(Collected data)
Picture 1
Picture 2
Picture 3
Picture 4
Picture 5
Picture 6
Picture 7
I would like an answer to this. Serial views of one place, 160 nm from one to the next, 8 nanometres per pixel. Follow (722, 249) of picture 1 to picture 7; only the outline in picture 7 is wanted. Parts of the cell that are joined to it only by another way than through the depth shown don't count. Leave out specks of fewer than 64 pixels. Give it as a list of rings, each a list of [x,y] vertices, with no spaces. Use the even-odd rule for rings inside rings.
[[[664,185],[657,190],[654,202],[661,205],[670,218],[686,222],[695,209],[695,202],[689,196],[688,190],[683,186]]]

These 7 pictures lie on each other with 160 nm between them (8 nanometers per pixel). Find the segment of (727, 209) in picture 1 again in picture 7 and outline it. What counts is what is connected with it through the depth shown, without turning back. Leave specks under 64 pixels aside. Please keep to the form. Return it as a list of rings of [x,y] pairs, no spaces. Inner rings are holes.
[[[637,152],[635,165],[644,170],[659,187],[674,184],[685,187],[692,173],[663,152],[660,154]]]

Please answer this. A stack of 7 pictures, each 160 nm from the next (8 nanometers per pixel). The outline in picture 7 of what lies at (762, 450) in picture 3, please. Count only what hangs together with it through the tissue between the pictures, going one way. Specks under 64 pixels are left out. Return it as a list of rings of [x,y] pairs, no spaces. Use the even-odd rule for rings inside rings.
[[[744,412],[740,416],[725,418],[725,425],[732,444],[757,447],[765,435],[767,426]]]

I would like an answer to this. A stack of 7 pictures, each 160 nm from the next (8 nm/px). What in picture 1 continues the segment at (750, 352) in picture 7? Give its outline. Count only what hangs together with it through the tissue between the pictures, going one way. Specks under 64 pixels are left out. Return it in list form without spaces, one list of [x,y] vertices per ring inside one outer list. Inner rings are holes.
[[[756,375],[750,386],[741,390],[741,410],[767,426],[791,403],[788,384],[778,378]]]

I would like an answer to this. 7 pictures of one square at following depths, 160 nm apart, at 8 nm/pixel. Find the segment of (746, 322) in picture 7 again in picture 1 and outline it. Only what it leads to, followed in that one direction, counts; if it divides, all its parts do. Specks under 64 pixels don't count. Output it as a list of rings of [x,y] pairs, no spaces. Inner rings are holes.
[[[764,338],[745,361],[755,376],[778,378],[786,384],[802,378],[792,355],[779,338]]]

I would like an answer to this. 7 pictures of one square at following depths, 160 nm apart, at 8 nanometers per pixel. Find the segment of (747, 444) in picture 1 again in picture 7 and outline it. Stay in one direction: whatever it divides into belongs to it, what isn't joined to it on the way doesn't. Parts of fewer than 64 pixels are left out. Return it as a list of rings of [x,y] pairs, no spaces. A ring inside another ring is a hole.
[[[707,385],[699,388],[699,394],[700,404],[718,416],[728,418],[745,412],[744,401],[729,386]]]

**Task objective**: Each record above must be transcribed exactly, and none may be skipped.

**Task response**:
Picture 1
Picture 2
Picture 3
Picture 4
Picture 5
Picture 6
Picture 7
I would like an answer to this. Serial views of one place, 160 nm from one to the next, 8 nanometres per pixel. Follow (722, 249) of picture 1 to picture 7; only the outline in picture 7 is wanted. Parts of the cell that are joined to it only by another way than through the depth shown don't count. Leave out specks of fewer than 64 pixels. Give it as a list of rings, each a list of [x,y] vertices, with no spaces. Use the even-odd rule for rings inside rings.
[[[664,185],[657,190],[654,202],[661,205],[670,218],[686,222],[695,209],[695,202],[689,196],[688,190],[683,186]]]

These 7 pictures lie on each other with 160 nm between them (8 nanometers per pixel). Find the segment of (727, 209) in picture 1 again in picture 7 and outline it. What counts is what is connected with it through the depth shown, without turning back. Leave specks under 64 pixels aside. Please keep to the form. Return it as a list of rings of [x,y] pairs, no spaces. Inner rings are holes.
[[[637,152],[635,165],[644,170],[659,187],[674,184],[685,187],[692,173],[663,152],[660,154]]]

Please answer this. A stack of 7 pictures, each 160 nm from the next (8 nanometers per pixel). The outline in picture 7 of what lies at (762, 450) in picture 3, please. Count only what hangs together with it through the tissue between the pictures, going one way. Specks under 64 pixels are left out. Return it as a list of rings of [x,y] pairs, no spaces. Use the even-odd rule for rings inside rings.
[[[744,412],[740,416],[725,418],[725,425],[732,444],[757,447],[765,435],[767,426]]]

I would like an answer to this. A stack of 7 pictures, each 160 nm from the next (8 nm/px). What in picture 1 continues the segment at (750, 352) in picture 7? Give its outline. Count only what hangs together with it through the tissue between the pictures, going one way. Specks under 64 pixels are left out. Return it in list form without spaces, one list of [x,y] vertices per ring inside one outer list. Inner rings are holes.
[[[756,375],[750,386],[741,390],[741,410],[767,426],[791,403],[788,384],[778,378]]]

I would like an answer to this. 7 pictures of one square at following depths, 160 nm apart, at 8 nm/pixel. Find the segment of (746, 322) in picture 7 again in picture 1 and outline it. Only what it leads to, followed in that one direction, counts; if it divides, all its parts do. Specks under 64 pixels don't count. Output it as a list of rings of [x,y] pairs, no spaces. Inner rings are holes.
[[[764,338],[745,361],[755,376],[778,378],[786,384],[802,378],[792,355],[779,338]]]

I would like an answer to this. 7 pictures of one square at following depths, 160 nm apart, at 8 nanometers per pixel. Find the segment of (747, 444) in picture 1 again in picture 7 and outline it. Stay in one direction: whatever it divides into belongs to it, what isn't joined to it on the way doesn't. Parts of fewer than 64 pixels are left out. Return it as a list of rings of [x,y] pairs, no spaces. A ring inside another ring is a hole.
[[[707,385],[699,388],[699,394],[700,404],[718,416],[728,418],[745,412],[744,401],[729,386]]]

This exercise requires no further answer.